It’s common to hear the argument that since we have been eating meat since the dawn of time, we should continue to do so. This is wrong for two reasons.
Despite what we may have picked up from old movies and from those who market fad diets to us, anthropologists have confirmed that humans were actually predominantly vegetarians, so the idea we are naturally meat-centric is a long way from the truth. If we take a look at our bodies, it becomes obvious that we have not evolved to eat a lot of meat.
Looking at our hands, we can see that neither our “claws” nor our “fangs” are up to the task of dispatching a wild animal. Our nimble fingers are perfect for picking fruits from trees, but not so good at slashing at flesh. Our teeth are perfect for grinding down fibrous matter but not ideal for ripping muscle from bone. Besides, how many of us have the desire or motivation to kill an animal with our own hands and teeth, let alone the speed to catch one?

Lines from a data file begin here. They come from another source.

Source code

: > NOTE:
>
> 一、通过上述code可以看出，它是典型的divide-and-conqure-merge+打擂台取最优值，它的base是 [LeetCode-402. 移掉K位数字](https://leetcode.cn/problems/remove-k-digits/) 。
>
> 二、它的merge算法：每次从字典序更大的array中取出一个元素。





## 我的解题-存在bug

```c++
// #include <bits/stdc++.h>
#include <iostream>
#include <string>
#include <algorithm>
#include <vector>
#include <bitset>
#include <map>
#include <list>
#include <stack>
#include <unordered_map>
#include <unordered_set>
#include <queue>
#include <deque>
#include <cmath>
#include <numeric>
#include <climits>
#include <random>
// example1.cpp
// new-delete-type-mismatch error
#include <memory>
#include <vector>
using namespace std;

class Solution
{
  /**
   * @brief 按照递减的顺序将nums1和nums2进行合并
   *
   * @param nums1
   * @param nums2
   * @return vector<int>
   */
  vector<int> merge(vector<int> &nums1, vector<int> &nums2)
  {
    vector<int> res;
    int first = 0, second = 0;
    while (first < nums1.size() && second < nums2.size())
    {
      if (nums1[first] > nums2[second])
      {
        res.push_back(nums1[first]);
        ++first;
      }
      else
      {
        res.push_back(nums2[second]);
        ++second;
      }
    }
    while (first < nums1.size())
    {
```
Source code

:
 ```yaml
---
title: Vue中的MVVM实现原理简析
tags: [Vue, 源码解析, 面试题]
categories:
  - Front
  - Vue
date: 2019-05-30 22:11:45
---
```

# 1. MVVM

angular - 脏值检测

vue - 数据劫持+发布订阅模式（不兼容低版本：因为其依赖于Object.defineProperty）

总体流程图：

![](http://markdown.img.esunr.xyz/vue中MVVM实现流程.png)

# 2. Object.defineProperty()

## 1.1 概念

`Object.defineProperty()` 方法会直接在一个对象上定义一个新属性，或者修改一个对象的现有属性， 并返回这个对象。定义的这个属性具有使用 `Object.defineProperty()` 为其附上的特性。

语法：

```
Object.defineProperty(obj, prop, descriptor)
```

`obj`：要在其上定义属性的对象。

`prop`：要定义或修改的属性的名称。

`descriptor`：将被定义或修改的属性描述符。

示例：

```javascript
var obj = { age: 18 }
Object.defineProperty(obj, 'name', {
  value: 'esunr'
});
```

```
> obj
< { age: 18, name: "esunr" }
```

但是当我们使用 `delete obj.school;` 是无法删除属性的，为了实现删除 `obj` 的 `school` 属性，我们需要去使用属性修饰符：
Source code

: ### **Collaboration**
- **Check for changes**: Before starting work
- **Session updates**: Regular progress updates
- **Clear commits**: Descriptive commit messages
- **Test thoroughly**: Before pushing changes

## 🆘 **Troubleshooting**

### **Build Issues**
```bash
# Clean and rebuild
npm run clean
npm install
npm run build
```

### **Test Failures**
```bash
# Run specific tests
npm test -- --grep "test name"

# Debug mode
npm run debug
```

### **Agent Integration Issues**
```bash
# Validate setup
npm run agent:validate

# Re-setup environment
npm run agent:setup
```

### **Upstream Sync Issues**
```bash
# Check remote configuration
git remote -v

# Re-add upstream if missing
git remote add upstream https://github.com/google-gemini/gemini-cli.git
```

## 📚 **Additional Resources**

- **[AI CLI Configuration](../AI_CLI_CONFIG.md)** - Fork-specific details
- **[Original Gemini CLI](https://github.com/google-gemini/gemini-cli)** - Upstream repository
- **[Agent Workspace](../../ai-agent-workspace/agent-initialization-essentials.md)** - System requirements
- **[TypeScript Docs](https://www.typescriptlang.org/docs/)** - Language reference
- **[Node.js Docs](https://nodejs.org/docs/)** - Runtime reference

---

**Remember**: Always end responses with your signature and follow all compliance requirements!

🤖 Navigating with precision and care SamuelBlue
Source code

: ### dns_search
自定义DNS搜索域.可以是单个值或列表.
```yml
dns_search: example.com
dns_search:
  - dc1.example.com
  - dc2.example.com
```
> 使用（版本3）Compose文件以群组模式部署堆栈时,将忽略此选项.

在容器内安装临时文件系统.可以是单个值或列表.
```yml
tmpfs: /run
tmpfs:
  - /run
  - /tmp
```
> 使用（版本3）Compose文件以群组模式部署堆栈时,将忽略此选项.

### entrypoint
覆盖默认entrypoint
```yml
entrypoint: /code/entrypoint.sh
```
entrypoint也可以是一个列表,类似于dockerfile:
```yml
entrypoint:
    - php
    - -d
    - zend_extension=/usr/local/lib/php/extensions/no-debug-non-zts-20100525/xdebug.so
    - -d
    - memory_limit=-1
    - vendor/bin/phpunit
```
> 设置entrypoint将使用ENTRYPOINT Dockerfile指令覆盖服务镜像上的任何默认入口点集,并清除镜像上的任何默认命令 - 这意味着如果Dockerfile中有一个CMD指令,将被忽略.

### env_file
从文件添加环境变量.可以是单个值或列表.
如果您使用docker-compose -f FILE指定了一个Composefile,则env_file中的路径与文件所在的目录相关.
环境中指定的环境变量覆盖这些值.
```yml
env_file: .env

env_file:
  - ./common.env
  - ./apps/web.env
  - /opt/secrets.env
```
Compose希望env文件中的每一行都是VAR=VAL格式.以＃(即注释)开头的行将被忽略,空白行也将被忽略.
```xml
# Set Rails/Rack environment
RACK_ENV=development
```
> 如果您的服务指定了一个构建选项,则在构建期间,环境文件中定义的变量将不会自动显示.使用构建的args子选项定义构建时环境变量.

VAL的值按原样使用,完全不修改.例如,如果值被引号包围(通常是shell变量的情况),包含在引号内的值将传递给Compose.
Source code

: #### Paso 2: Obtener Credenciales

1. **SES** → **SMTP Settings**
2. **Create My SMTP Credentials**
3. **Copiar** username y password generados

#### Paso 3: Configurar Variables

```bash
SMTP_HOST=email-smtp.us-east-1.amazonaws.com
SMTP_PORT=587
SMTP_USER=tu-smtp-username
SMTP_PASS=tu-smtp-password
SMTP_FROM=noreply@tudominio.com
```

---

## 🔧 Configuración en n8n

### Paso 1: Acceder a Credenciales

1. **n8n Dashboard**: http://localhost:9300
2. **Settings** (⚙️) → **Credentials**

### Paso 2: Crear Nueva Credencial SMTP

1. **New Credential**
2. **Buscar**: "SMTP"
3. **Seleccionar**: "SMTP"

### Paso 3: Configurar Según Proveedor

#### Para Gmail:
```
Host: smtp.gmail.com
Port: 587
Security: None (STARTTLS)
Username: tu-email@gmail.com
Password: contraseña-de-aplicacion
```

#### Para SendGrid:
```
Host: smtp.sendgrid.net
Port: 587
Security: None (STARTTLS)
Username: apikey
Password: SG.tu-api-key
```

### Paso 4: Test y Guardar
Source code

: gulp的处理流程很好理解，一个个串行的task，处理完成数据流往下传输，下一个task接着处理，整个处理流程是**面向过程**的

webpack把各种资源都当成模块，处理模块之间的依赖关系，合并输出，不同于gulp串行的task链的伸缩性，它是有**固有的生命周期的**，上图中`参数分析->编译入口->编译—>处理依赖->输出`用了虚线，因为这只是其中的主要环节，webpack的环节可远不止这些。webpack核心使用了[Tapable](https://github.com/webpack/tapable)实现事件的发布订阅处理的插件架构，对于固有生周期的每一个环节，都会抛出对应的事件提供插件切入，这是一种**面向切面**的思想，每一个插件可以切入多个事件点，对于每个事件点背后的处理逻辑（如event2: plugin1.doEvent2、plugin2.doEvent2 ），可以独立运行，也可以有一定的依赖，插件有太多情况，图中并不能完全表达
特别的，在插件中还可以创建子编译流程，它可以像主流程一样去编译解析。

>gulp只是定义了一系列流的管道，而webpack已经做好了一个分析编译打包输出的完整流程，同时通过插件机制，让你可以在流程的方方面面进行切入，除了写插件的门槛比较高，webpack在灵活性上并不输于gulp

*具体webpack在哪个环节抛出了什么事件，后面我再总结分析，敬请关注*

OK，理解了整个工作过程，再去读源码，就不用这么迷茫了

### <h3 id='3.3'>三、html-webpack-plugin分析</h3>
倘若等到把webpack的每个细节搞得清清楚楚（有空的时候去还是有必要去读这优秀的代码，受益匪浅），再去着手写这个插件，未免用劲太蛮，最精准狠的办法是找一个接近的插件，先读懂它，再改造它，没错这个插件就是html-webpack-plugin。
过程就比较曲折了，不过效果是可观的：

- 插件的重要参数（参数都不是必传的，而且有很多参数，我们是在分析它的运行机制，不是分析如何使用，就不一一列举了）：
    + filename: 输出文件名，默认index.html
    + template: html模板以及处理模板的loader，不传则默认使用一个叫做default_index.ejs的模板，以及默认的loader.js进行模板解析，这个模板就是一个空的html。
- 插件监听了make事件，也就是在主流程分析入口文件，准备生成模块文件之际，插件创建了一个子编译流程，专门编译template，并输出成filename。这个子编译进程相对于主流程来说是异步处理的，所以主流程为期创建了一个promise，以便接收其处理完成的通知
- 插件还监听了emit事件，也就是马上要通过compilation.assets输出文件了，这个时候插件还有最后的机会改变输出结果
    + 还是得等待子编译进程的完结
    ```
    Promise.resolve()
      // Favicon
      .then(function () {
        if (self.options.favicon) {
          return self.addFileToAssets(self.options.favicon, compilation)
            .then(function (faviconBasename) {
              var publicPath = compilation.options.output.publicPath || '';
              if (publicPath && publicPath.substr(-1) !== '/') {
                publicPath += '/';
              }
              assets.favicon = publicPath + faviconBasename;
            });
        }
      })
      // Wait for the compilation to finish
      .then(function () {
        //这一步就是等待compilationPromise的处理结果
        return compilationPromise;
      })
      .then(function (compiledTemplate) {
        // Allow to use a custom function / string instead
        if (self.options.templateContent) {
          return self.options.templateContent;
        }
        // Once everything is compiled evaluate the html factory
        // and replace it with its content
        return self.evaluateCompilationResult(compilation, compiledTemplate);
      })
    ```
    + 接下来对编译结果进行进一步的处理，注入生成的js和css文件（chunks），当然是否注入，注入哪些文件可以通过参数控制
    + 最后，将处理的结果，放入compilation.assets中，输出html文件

Let’s talk about guts. While the intestines of carnivores are short—because they must digest the meat quickly before it decomposes and kills them—ours are long, like a rabbit’s, and allow us to digest all that fibrous vegetable matter. Research is increasingly indicating the importance of a plant-based diet for our gut health, while also recognizing the importance of gut health in preventing many chronic diseases.
In essence, we are not natural-born meat-eaters. Of course, we can tolerate a bit of meat in our diets (if cooked), but the amount eaten in the standard American diet far exceeds what is healthy. The proof of this is in the overwhelming research that shows that when we cut out animal products altogether, we reduce our risk of heart disease, type 2 diabetes, and death.
So, while eating a very small amount of meat infrequently may not harm us, it is clear that our bodies thank us for choosing plant-based foods.